I recently asked for ideas for my House Proud newspaper column and reader and commenter Allan came up with a few. My Editor is a tough cookie – which is what I love and respect about her – and she is picky about offering something new and fresh in her publication. But one of Allan’s ideas made the cut! So read on for what I did with it. It was published in this weekend’s Homes Extra in Sun Media. Thanks Allan!
It seems to happen overnight, and even though it’s an annual event, it’s somehow still a shock to the system. One morning in late summer you wake up at the usual time and it’s not light out anymore. We Canadians are well acquainted with the change of seasons, but it doesn’t make the darkness of fall any more pleasant to acknowledge.
Designers have bags full of tricks for making your surroundings appear brighter even if Mother Nature has hit the dimmer switch.
Effective use of room lighting is an obvious place to start. Recessed or pot lighting can improve the overall effect, while lamps light up bleak corners.
Our post-war-era home has so many dark pockets I seriously considered putting on a mining helmet while searching for something to wear in the depths of my closet. However, a couple of inexpensive battery-operated lights installed in there have helped.

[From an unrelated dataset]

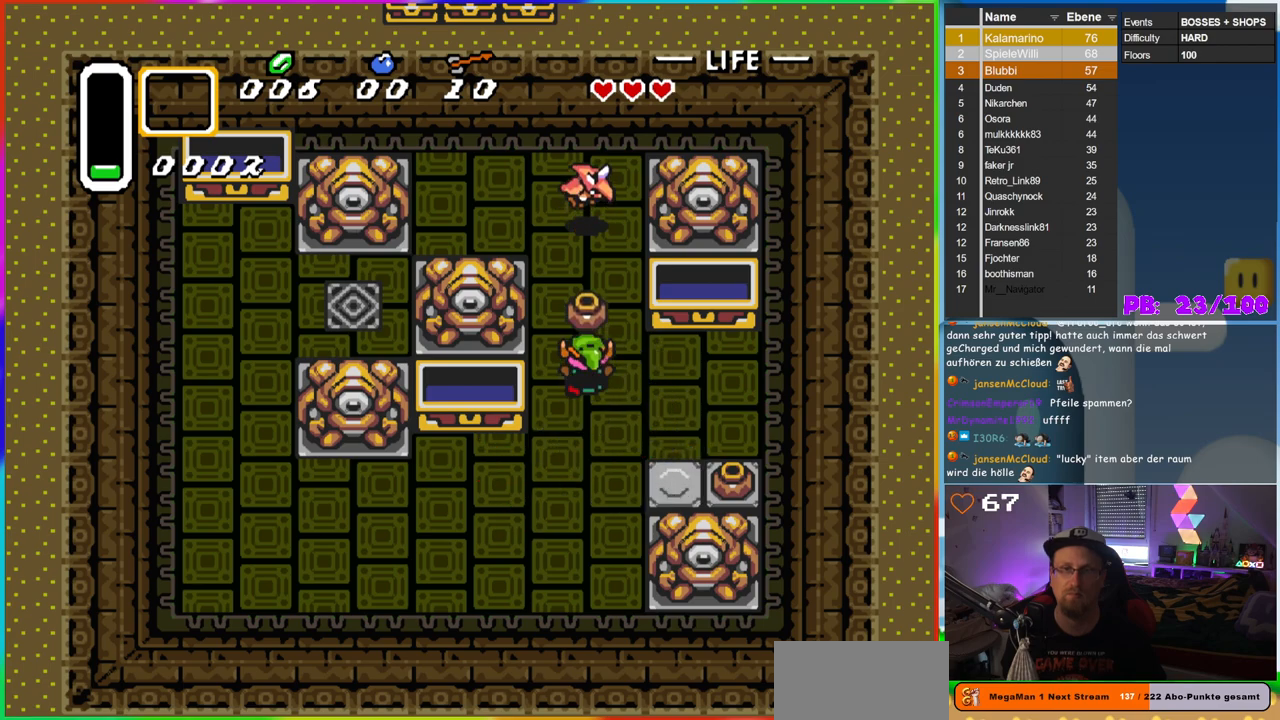
{"dt_ms": 500, "buttons": ["DPAD_DOWN", "DPAD_RIGHT"], "events": [[17, "A", "down"], [50, "DPAD_UP", "up"], [67, "DPAD_RIGHT", "down"], [83, "DPAD_RIGHT", "up"], [100, "DPAD_DOWN", "down"], [117, "A", "up"], [200, "DPAD_RIGHT", "down"]]}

Next, make the most of natural light. Interior Designer Mary Bannett of Just the Thing in Toronto says window coverings can zap a lot of light out of a space. “Keep the drapes to the side to maximize the amount of natural light that enters a room.”
French doors, sliding glass doors and entry doors with window panes are helpful for letting in the sunshine. There are scads of designs and types for every budget.
Colour and design expert Margarida Oliveira, of Oakville’s Chic Decor, suggests using reflective accessories. “Mirrored, metal, crystal and glazed candlesticks, bowls and … anything, really … will bounce light. You can really go hog-wild depending on how much or how little light you want. Put a glass or mirrored-finish table in the room, and that will reflect more light, too. If you capitalize on these types of items, you’ll need sunglasses in no time.”
Mary Bannett agrees that mirrors are also a great way to toss light around a room.
“A mirror opposite a window or behind a chandelier or lamp will be most effective in multiplying the light that enters the room.”
Lighter wall colours can assist in maximizing light. Oliveira has had great success in lightening north-facing rooms, dark hallways and stairways by decorating the spaces with yellow walls — but she cautions that it has to be the “right” yellow.
“It can be difficult to choose a shade from a tiny chip — before you know it, you have lemon walls. People can get yellow wrong more than any other colour. This is why I advocate hiring someone experienced with colour to help with the selection.”
The yellow she’s talking about is “creamier and augments light all year round. In a dark stairway, this shade can make it look like you’ve left a light on.”
Besides the shade of paint you choose, Bannett also suggests paying attention to its finish. “Using paint with a gloss finish, even as little as an eggshell sheen instead of flat, will reflect light off the walls.”
And don’t forget about the floors. Carpets absorb light, while shiny floors reflect it. If you remove a carpet, consider replacing it with something that has a nice sheen. A little buff and polish on an old, worn and dull hardwood floor could make a world of difference in the brightness of the room.
The possibilities for bringing in the light are as limitless as your imagination, budget and tolerance for renovations. There are more drastic options, such as installing skylights and larger windows, but my vote goes to shopping for a few shiny accessories and perhaps putting up some fresh paint. And if my walls turn out looking like lemons, I know just who to call.